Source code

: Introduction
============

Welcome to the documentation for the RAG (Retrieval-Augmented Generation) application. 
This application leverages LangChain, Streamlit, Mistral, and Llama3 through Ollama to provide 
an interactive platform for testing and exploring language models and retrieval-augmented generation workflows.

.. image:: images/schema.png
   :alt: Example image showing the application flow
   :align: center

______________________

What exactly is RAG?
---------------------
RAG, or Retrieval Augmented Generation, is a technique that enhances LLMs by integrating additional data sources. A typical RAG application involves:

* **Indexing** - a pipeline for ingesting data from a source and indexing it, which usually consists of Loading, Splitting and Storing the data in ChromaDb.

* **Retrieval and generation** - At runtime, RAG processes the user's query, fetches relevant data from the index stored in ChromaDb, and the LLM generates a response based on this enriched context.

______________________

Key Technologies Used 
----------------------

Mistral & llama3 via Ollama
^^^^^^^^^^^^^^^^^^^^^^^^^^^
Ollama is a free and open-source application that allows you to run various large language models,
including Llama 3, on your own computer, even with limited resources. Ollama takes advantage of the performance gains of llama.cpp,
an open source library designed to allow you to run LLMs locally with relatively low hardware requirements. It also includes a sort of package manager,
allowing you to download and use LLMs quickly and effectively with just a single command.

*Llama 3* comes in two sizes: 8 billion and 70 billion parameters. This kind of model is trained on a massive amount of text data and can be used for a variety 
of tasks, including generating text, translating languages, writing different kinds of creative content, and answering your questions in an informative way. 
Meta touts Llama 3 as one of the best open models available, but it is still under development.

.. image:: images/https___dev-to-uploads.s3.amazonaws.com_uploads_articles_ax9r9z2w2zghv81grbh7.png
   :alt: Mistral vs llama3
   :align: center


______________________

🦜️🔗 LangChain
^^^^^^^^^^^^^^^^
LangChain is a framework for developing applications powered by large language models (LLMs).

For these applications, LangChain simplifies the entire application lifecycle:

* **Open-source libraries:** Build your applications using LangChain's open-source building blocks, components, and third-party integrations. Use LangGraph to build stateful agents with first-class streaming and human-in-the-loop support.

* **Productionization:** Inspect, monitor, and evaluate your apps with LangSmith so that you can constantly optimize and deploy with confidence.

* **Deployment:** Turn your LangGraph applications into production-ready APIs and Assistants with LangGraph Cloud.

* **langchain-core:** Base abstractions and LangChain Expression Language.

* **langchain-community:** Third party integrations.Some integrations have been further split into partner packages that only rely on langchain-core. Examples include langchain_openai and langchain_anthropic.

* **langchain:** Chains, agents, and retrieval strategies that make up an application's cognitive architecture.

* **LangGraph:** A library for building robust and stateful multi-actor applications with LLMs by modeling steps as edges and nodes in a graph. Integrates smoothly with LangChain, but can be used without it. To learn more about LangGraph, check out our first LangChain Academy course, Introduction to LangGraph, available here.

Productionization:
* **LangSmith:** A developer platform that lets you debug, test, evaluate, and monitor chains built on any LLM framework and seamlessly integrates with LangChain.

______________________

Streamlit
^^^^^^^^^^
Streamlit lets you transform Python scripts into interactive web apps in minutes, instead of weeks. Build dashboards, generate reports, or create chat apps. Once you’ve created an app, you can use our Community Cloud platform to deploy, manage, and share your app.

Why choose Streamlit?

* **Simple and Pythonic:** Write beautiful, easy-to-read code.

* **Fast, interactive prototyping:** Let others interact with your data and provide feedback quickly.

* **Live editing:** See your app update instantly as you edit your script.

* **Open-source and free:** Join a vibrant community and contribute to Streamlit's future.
+---+
## WHAT YOU NEED TO DO
Print every record above exactly as it was given.

## RESPONSE
Source code

: Introduction
============

Welcome to the documentation for the RAG (Retrieval-Augmented Generation) application. 
This application leverages LangChain, Streamlit, Mistral, and Llama3 through Ollama to provide 
an interactive platform for testing and exploring language models and retrieval-augmented generation workflows.

.. image:: images/schema.png
   :alt: Example image showing the application flow
   :align: center

______________________

What exactly is RAG?
---------------------
RAG, or Retrieval Augmented Generation, is a technique that enhances LLMs by integrating additional data sources. A typical RAG application involves:

* **Indexing** - a pipeline for ingesting data from a source and indexing it, which usually consists of Loading, Splitting and Storing the data in ChromaDb.

* **Retrieval and generation** - At runtime, RAG processes the user's query, fetches relevant data from the index stored in ChromaDb, and the LLM generates a response based on this enriched context.

______________________

Key Technologies Used 
----------------------

Mistral & llama3 via Ollama
^^^^^^^^^^^^^^^^^^^^^^^^^^^
Ollama is a free and open-source application that allows you to run various large language models,
including Llama 3, on your own computer, even with limited resources. Ollama takes advantage of the performance gains of llama.cpp,
an open source library designed to allow you to run LLMs locally with relatively low hardware requirements. It also includes a sort of package manager,
allowing you to download and use LLMs quickly and effectively with just a single command.

*Llama 3* comes in two sizes: 8 billion and 70 billion parameters. This kind of model is trained on a massive amount of text data and can be used for a variety 
of tasks, including generating text, translating languages, writing different kinds of creative content, and answering your questions in an informative way. 
Meta touts Llama 3 as one of the best open models available, but it is still under development.

.. image:: images/https___dev-to-uploads.s3.amazonaws.com_uploads_articles_ax9r9z2w2zghv81grbh7.png
   :alt: Mistral vs llama3
   :align: center


______________________

🦜️🔗 LangChain
^^^^^^^^^^^^^^^^
LangChain is a framework for developing applications powered by large language models (LLMs).

For these applications, LangChain simplifies the entire application lifecycle:

* **Open-source libraries:** Build your applications using LangChain's open-source building blocks, components, and third-party integrations. Use LangGraph to build stateful agents with first-class streaming and human-in-the-loop support.

* **Productionization:** Inspect, monitor, and evaluate your apps with LangSmith so that you can constantly optimize and deploy with confidence.

* **Deployment:** Turn your LangGraph applications into production-ready APIs and Assistants with LangGraph Cloud.

* **langchain-core:** Base abstractions and LangChain Expression Language.

* **langchain-community:** Third party integrations.Some integrations have been further split into partner packages that only rely on langchain-core. Examples include langchain_openai and langchain_anthropic.

* **langchain:** Chains, agents, and retrieval strategies that make up an application's cognitive architecture.

* **LangGraph:** A library for building robust and stateful multi-actor applications with LLMs by modeling steps as edges and nodes in a graph. Integrates smoothly with LangChain, but can be used without it. To learn more about LangGraph, check out our first LangChain Academy course, Introduction to LangGraph, available here.

Productionization:
* **LangSmith:** A developer platform that lets you debug, test, evaluate, and monitor chains built on any LLM framework and seamlessly integrates with LangChain.

______________________

Streamlit
^^^^^^^^^^
Streamlit lets you transform Python scripts into interactive web apps in minutes, instead of weeks. Build dashboards, generate reports, or create chat apps. Once you’ve created an app, you can use our Community Cloud platform to deploy, manage, and share your app.

Why choose Streamlit?

* **Simple and Pythonic:** Write beautiful, easy-to-read code.

* **Fast, interactive prototyping:** Let others interact with your data and provide feedback quickly.

* **Live editing:** See your app update instantly as you edit your script.

* **Open-source and free:** Join a vibrant community and contribute to Streamlit's future.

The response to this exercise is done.